2. A leading factor in the interpretation of the omens was the recognized resemblance—often striking—between the features of an infant and that of some animal, or of an animal to some other.
3. As Babylonian-Assyrian hepatoscopy led to the study of the anatomy of the liver, and Babylonian-Assyrian astrology to the study of the phenomena in the heavens, so the resemblance between man and animals became the basis for the study of Human Physiognomy, which when it came to the Greeks and Romans was made a means of determining the character of the individual, just as Babylonian-Assyrian astrology when transferred to Greece and Rome was applied to the individual as a means of casting his horoscope, i. e., for determining the general course of his life.
4. This same factor of the resemblance between men and animals in conjunction with the ignorance as to the processes of nature led to the belief in all kinds of hybrid creatures, composed of human and animal organs or features.
5. This belief underlies the fabulous creatures of Greek and Roman mythology, and also helps to explain the representation of gods as partly animalic in Egypt, in India and in China.
6. The recognition of a resemblance between man and animals is universal, and besides leading in connection with birth-omens to the belief in the actual existence of beings composed of partly human and partly animal organs or parts of the body, developed quite independently of such associations also in three other directions, leading on the one hand to the belief in the descent of a clan or group from some animal, and on the other to the belief in a transformation of a human being into an animal and vice versa, and thirdly to the Beast Fables of India in which beasts that talk like human beings are introduced.

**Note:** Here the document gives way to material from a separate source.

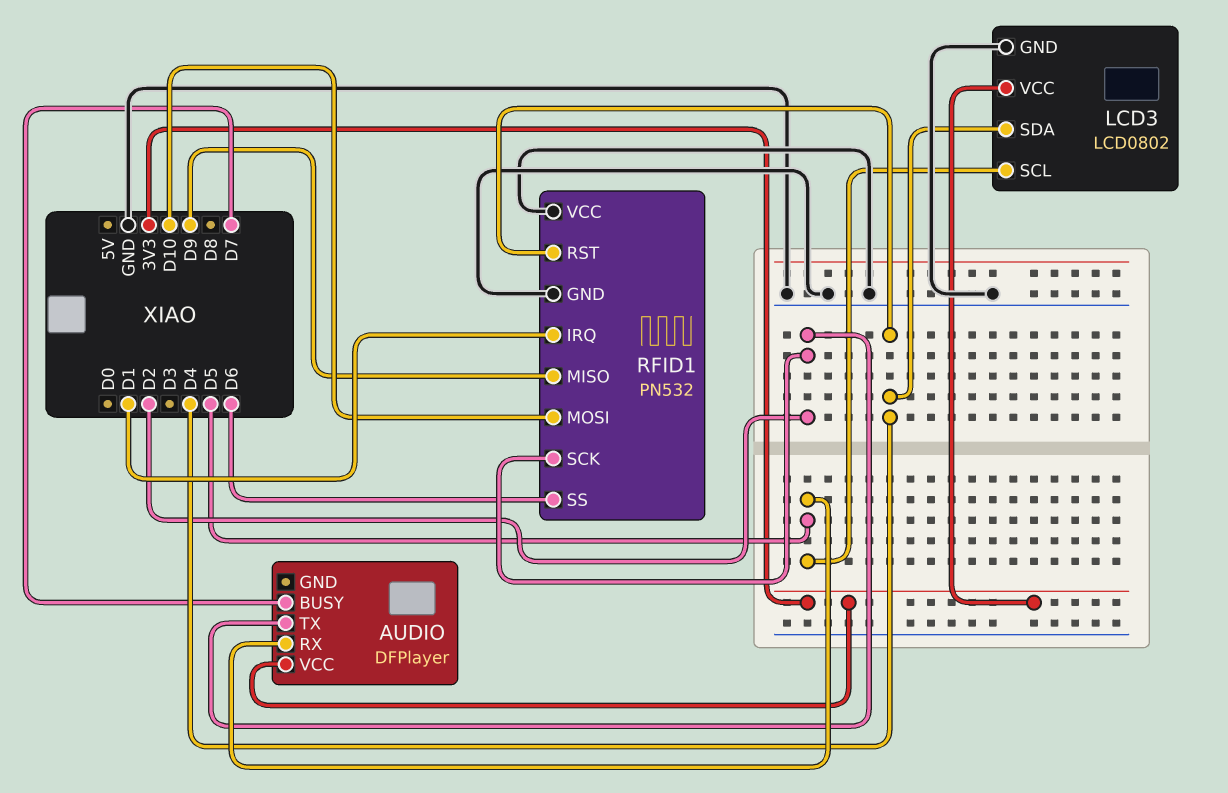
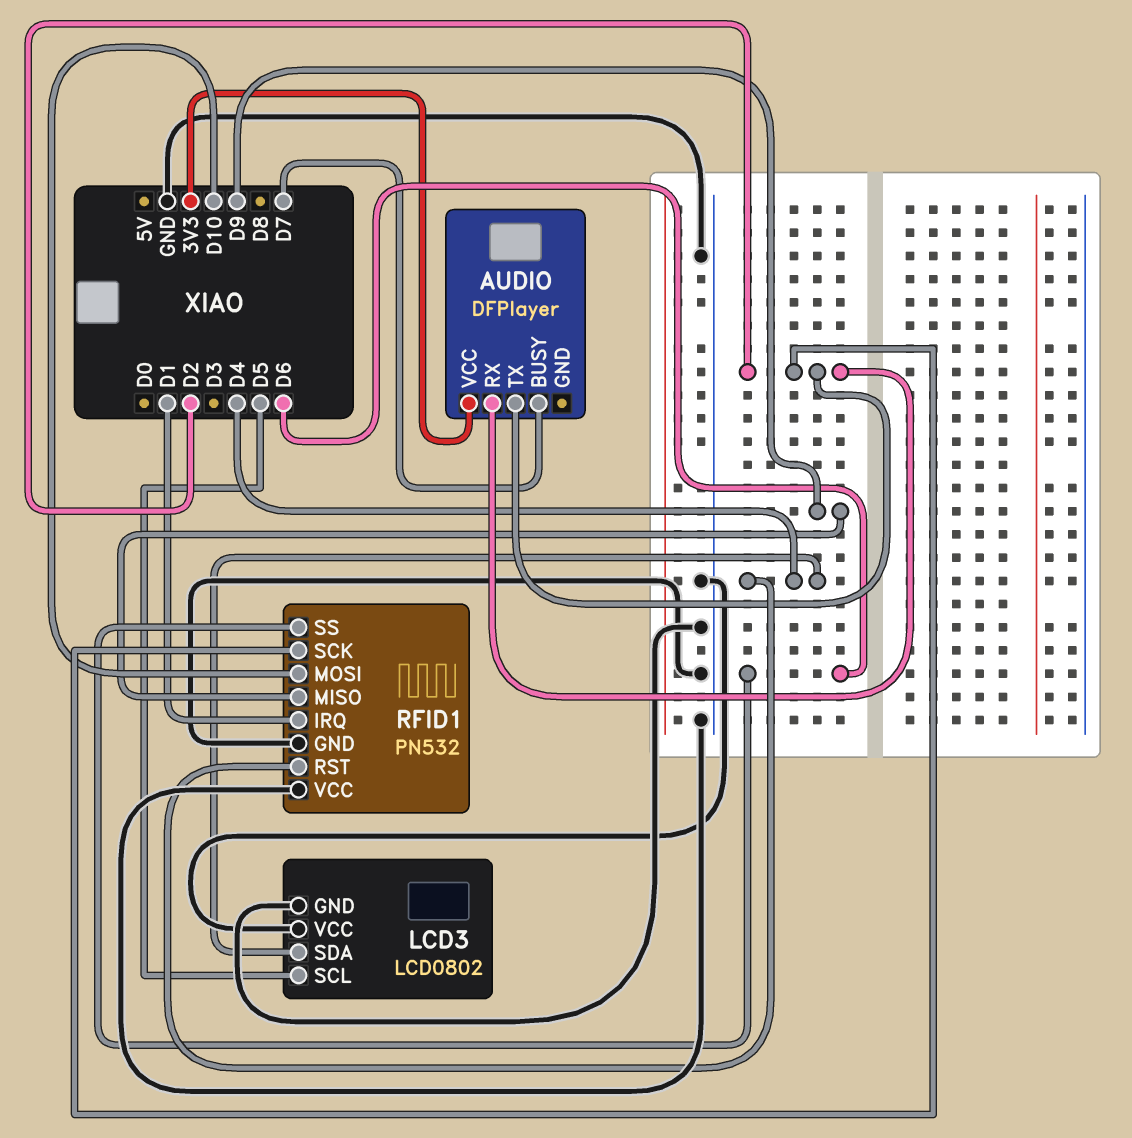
AUDIO pin RX: D5 -> D2
LCD3 pin VCC: 3V3 -> GND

7. The theory set forth in Berosus of a time when mixed creatures of all kinds existed reflects the fanciful combinations found in the collections of the bârû-priests.
8. The Roman view of a monster as a ‘sign’ (monstrum), sent as an indication of some event of a disastrous character, is directly traceable to the Babylonian-Assyrian point of view of malformations of all kinds and deviations from the normal as birth-omens.